# start of Material for this exercise

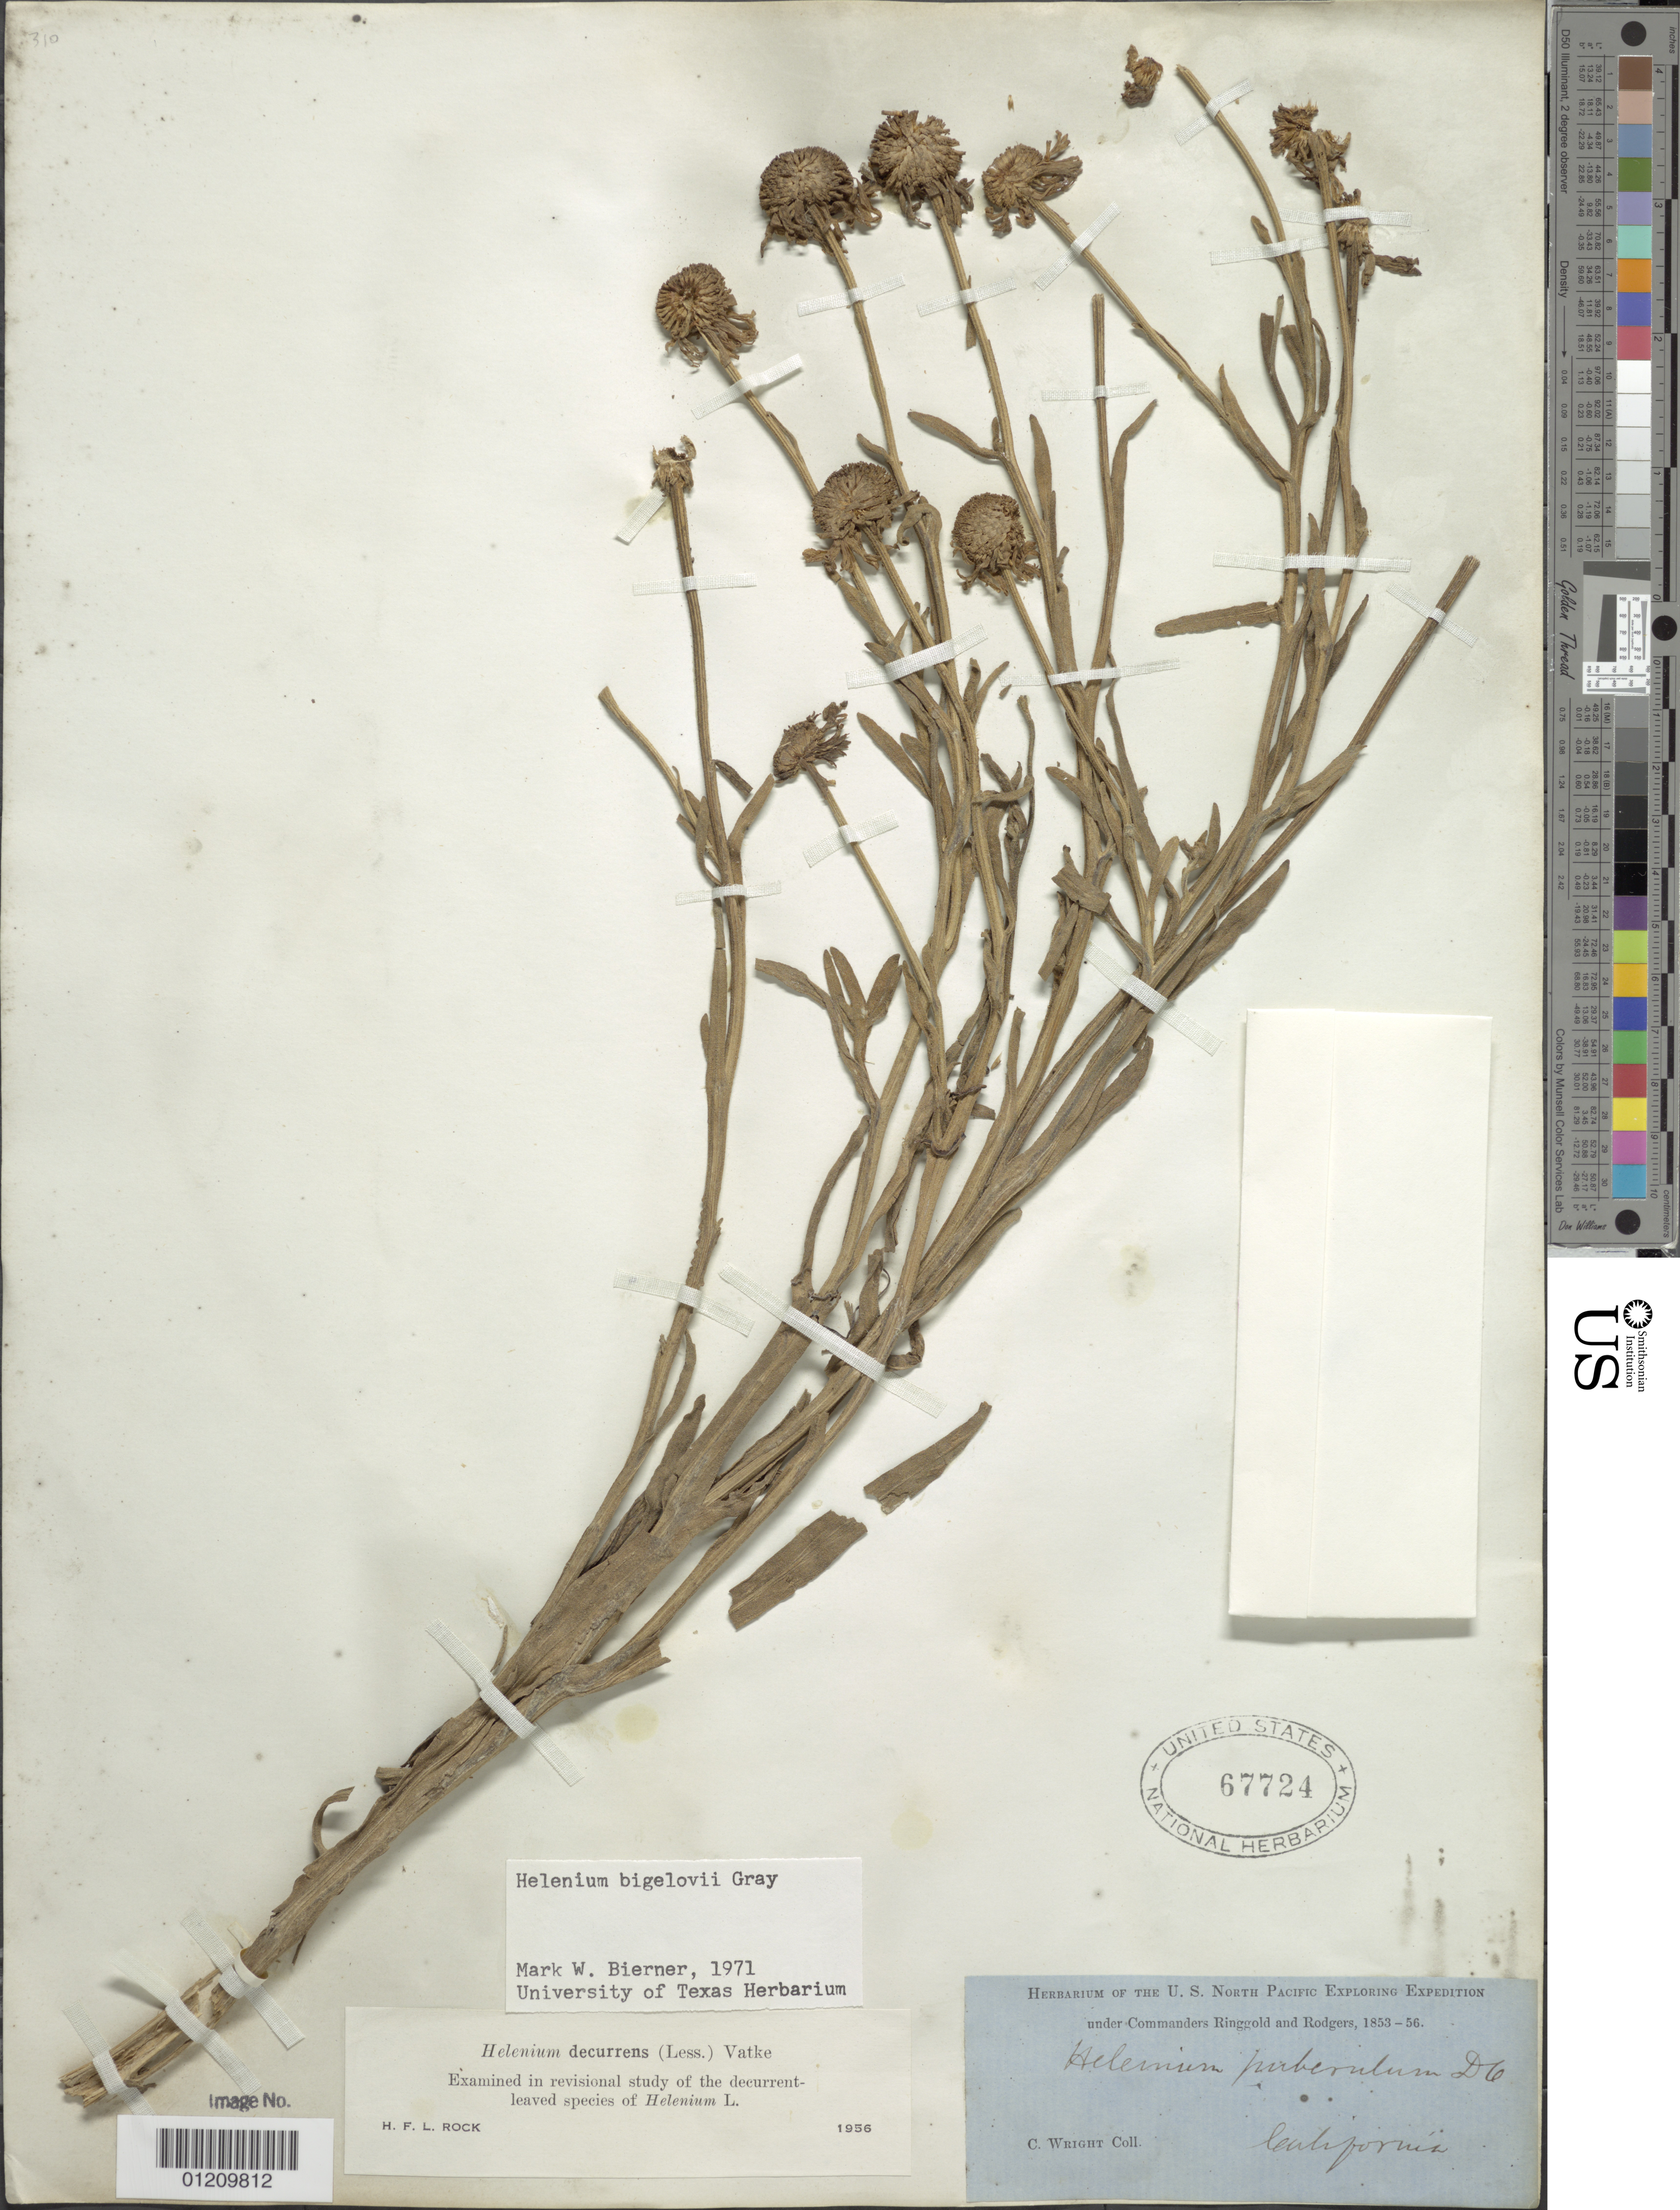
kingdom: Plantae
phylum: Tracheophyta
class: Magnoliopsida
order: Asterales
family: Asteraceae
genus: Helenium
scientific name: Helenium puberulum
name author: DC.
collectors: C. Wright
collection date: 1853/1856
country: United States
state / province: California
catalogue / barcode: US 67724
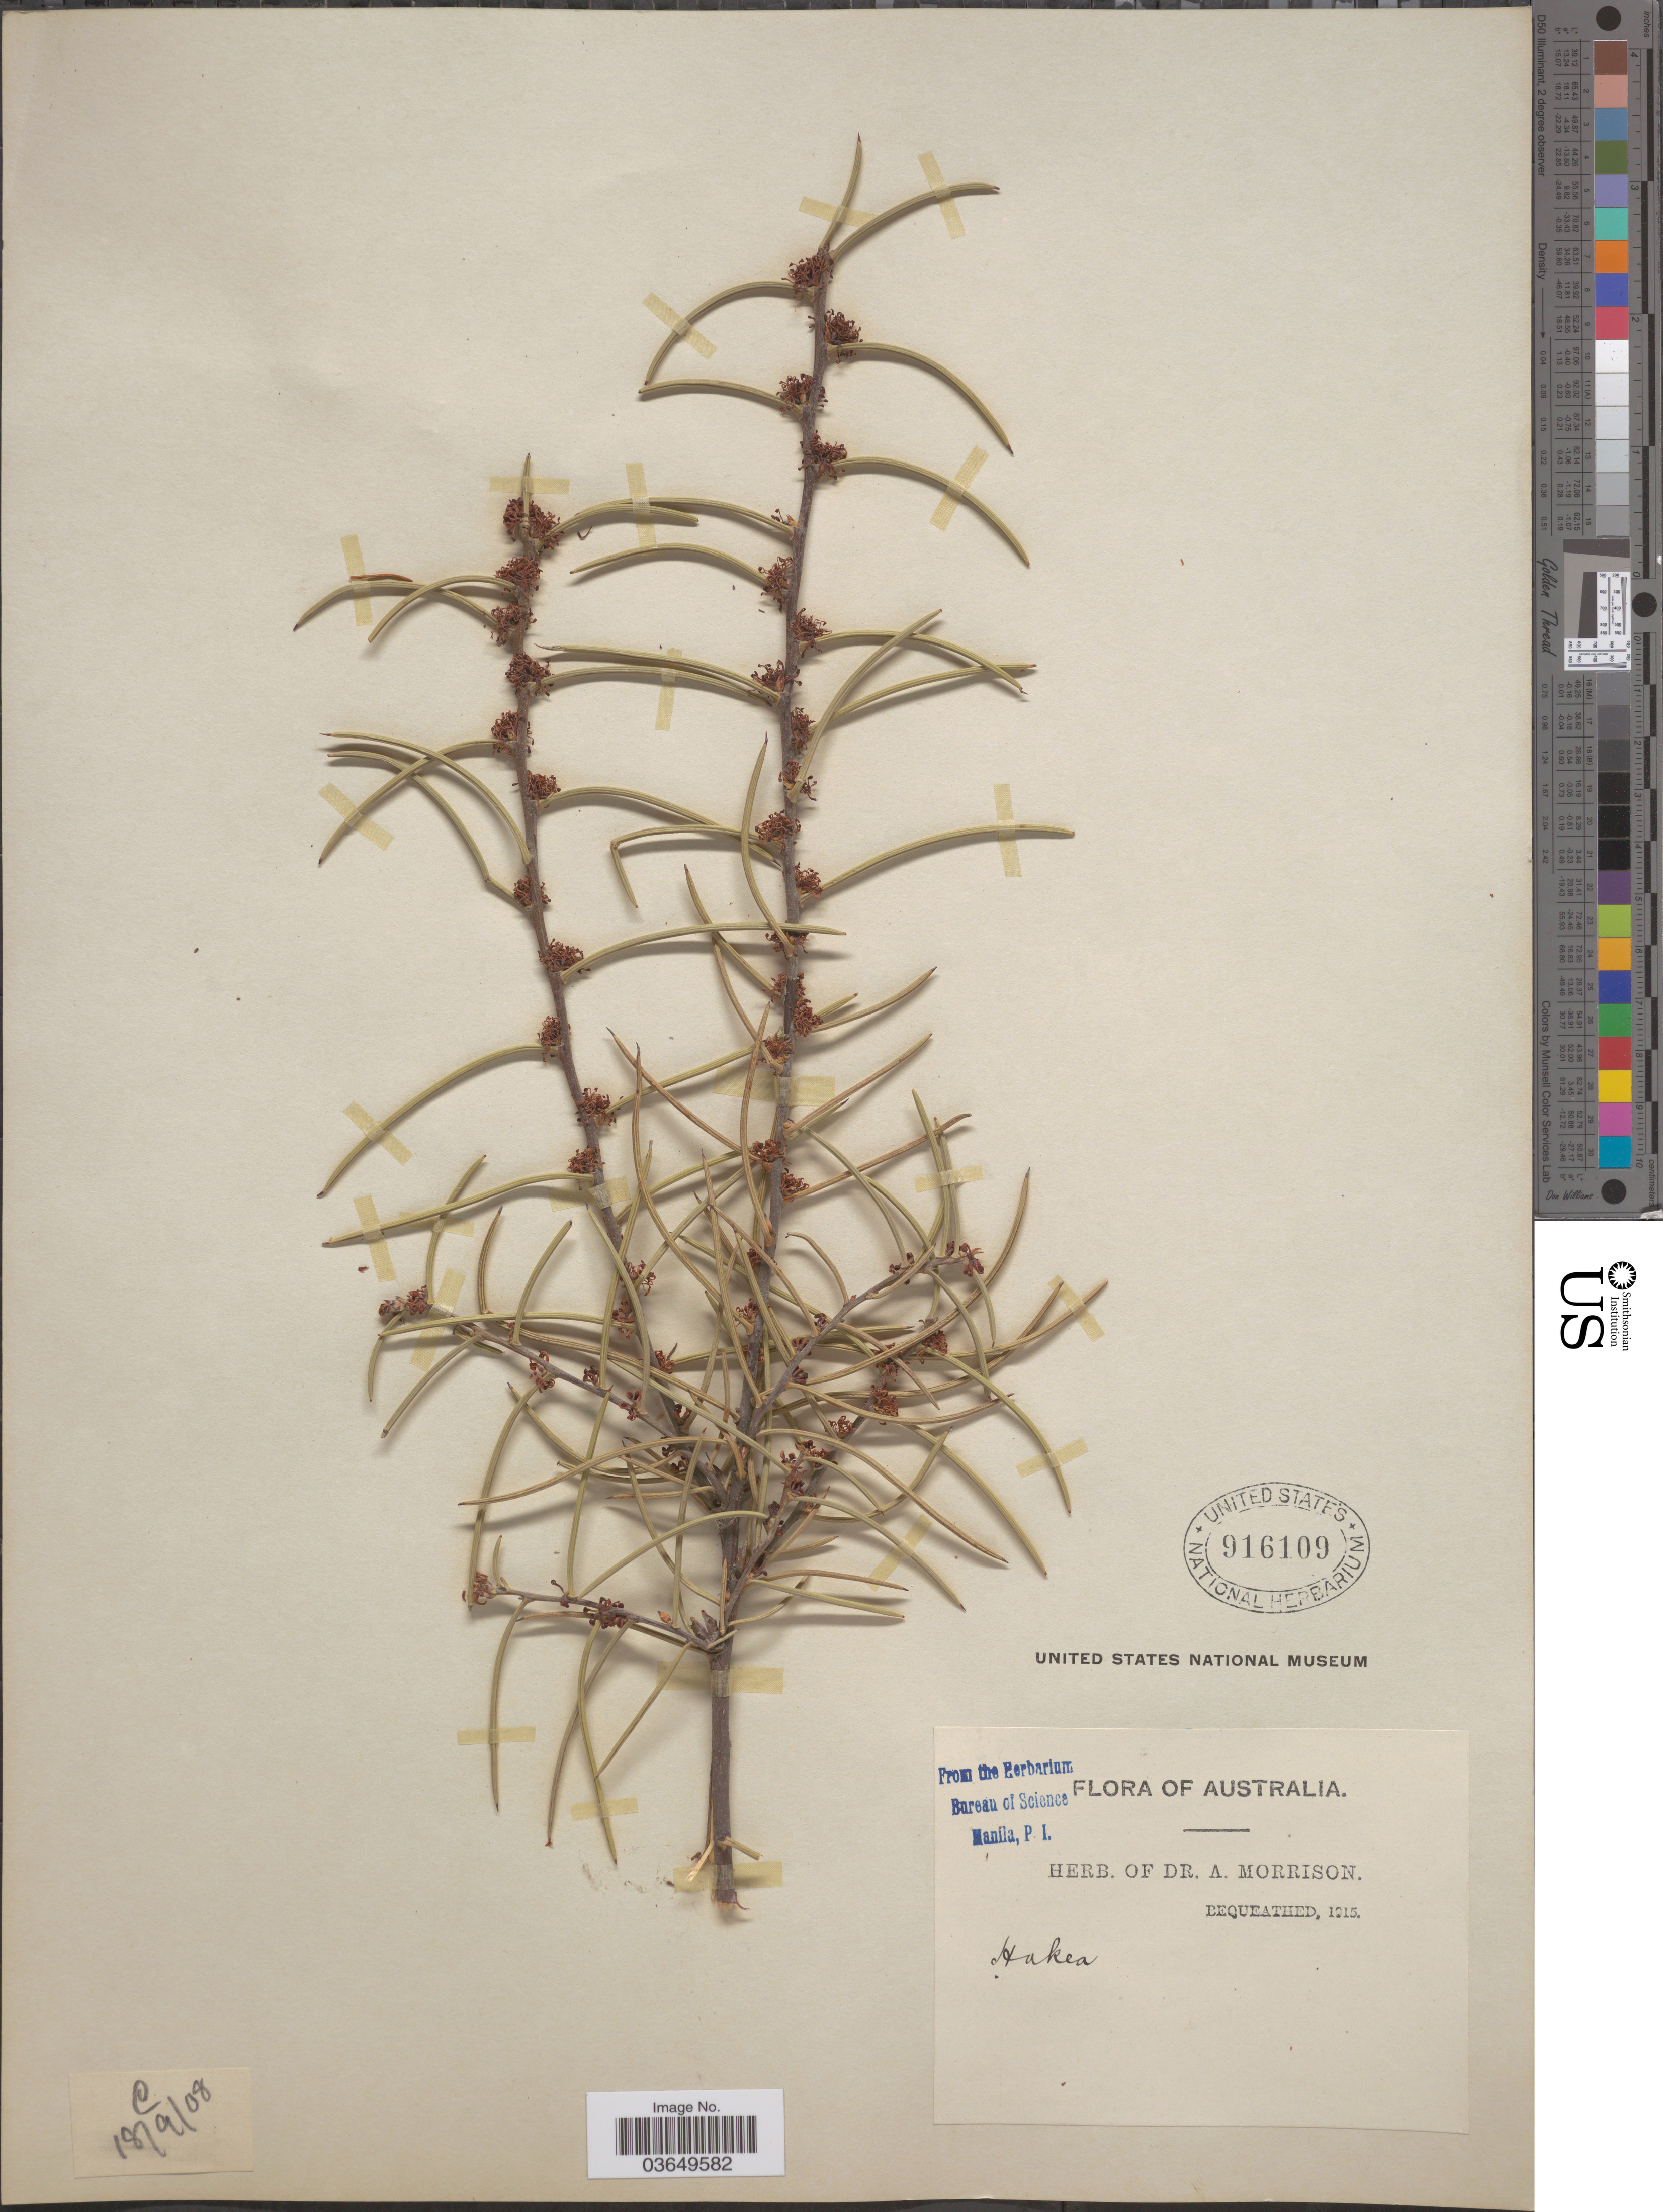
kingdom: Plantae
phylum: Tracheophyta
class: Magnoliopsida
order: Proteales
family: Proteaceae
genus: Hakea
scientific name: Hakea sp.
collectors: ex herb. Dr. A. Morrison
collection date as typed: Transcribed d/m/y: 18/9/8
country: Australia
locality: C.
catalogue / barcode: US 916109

# end of Material for this exercise

- _Set problem_: Please set down every line of both items above word for word, leaving out the pictures.

- _Written response_:
kingdom: Plantae
phylum: Tracheophyta
class: Magnoliopsida
order: Asterales
family: Asteraceae
genus: Helenium
scientific name: Helenium puberulum
name author: DC.
collectors: C. Wright
collection date: 1853/1856
country: United States
state / province: California
catalogue / barcode: US 67724
kingdom: Plantae
phylum: Tracheophyta
class: Magnoliopsida
order: Proteales
family: Proteaceae
genus: Hakea
scientific name: Hakea sp.
collectors: ex herb. Dr. A. Morrison
collection date as typed: Transcribed d/m/y: 18/9/8
country: Australia
locality: C.
catalogue / barcode: US 916109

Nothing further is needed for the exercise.